=== EXERCISE DETAILS ===
In the data beneath this task, how many lines contain "Avenue"? Answer with the number only.

(Records from a collection)
= Beginning of Section =

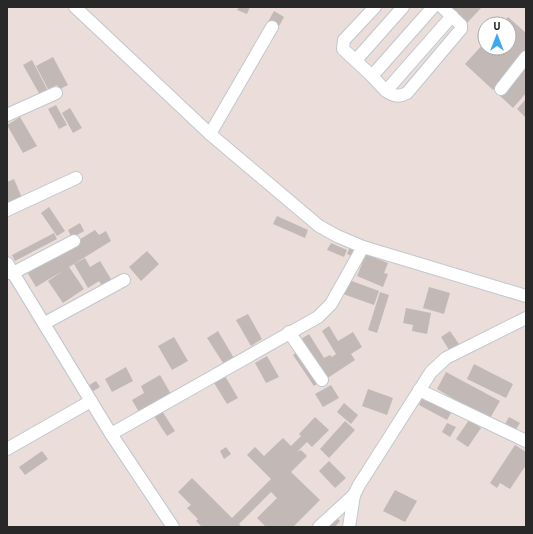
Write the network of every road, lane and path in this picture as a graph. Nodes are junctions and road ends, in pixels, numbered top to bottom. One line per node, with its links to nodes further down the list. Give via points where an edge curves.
1 (75, 7): 15 (street)
2 (375, 7): 9 (street, via 344,40 344,48)
3 (403, 7): 9 (street)
4 (433, 7): 10 (street)
5 (442, 7): 6 (street)
6 (452, 16): 12 (street); 12 (street, via 461,25 461,29 407,93 401,97)
7 (272, 27): 15 (street)
8 (526, 57): 11 (street)
9 (356, 60): 10 (street)
10 (372, 76): 12 (street)
11 (501, 89)
12 (386, 91)
13 (56, 93): 14 (street)
14 (7, 115)
15 (210, 134): 19 (street, via 320,226)
16 (76, 178): 17 (street)
17 (7, 210)
18 (74, 241): 20 (street)
19 (363, 247): 22 (street); 25 (street, via 331,304 318,317)
20 (9, 270): 24 (street)
21 (124, 280): 24 (street)
22 (526, 296)
23 (526, 318): 27 (street, via 446,358 431,372)
24 (45, 324): 28 (street)
25 (290, 332): 26 (street); 29 (street)
26 (322, 380)
27 (419, 390): 30 (street); 32 (street)
28 (91, 401): 29 (street); 31 (street)
29 (111, 434): 33 (street)
30 (526, 441)
31 (7, 449)
32 (354, 495): 34 (street); 35 (street)
33 (173, 527)
34 (319, 527)
35 (349, 527)

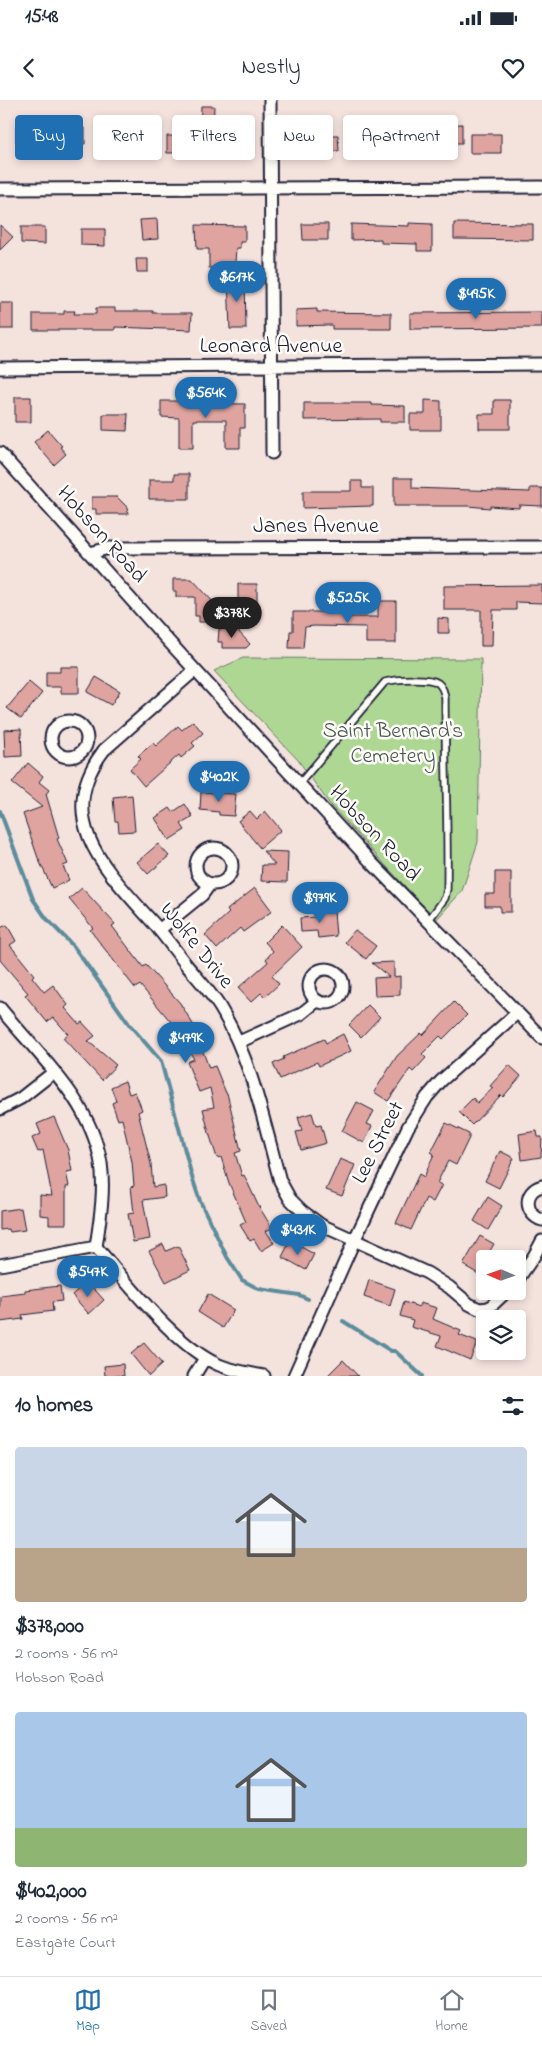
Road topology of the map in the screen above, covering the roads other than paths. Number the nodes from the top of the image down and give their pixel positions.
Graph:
1 (270, 100) edge
2 (542, 187) edge
3 (270, 188) junction
4 (0, 189) edge
5 (542, 364) edge
6 (271, 367) junction
7 (0, 368) edge
8 (0, 453) edge
9 (272, 454) dead end
10 (542, 547) edge
11 (90, 553) junction
12 (195, 670) junction
13 (83, 750) dead end
14 (96, 760) junction
15 (300, 783) junction
16 (210, 884) dead end
17 (428, 921) junction
18 (159, 930) junction
19 (317, 1001) dead end
20 (0, 1008) edge
21 (517, 1013) junction
22 (542, 1038) edge
23 (239, 1042) junction
24 (54, 1072) junction
25 (0, 1109) edge
26 (542, 1186) edge
27 (542, 1220) edge
28 (354, 1241) junction
29 (542, 1241) edge
30 (96, 1247) junction
31 (0, 1265) edge
32 (526, 1268) edge
33 (497, 1300) edge
34 (205, 1358) junction
35 (194, 1376) edge
36 (264, 1376) edge
37 (294, 1376) edge

1 - 3 street
2 - 3 street
3 - 4 street
3 - 6 street
5 - 6 street, Leonard Avenue
6 - 7 street, Leonard Avenue
6 - 9 street
8 - 11 street, Hobson Road
10 - 11 street, Janes Avenue
11 - 12 street, Hobson Road
12 - 14 street, Wolfe Drive
12 - 15 street, Hobson Road
13 - 14 street
14 - 18 street, Wolfe Drive
15 - 17 street, Hobson Road
15 - 17 lane
16 - 18 street
17 - 21 street, Hobson Road
18 - 23 street, Wolfe Drive
19 - 23 street
20 - 24 street
21 - 22 street, Hobson Road
21 - 28 street, Lee Street
23 - 28 street, Wolfe Drive
24 - 25 street
24 - 30 street
26 - 27 street
28 - 33 street, Wolfe Drive
28 - 37 street, Lee Street
29 - 32 street
30 - 31 street
30 - 34 street
34 - 35 street
34 - 36 street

= End of Section =

=== RESPONSE AREA ===
3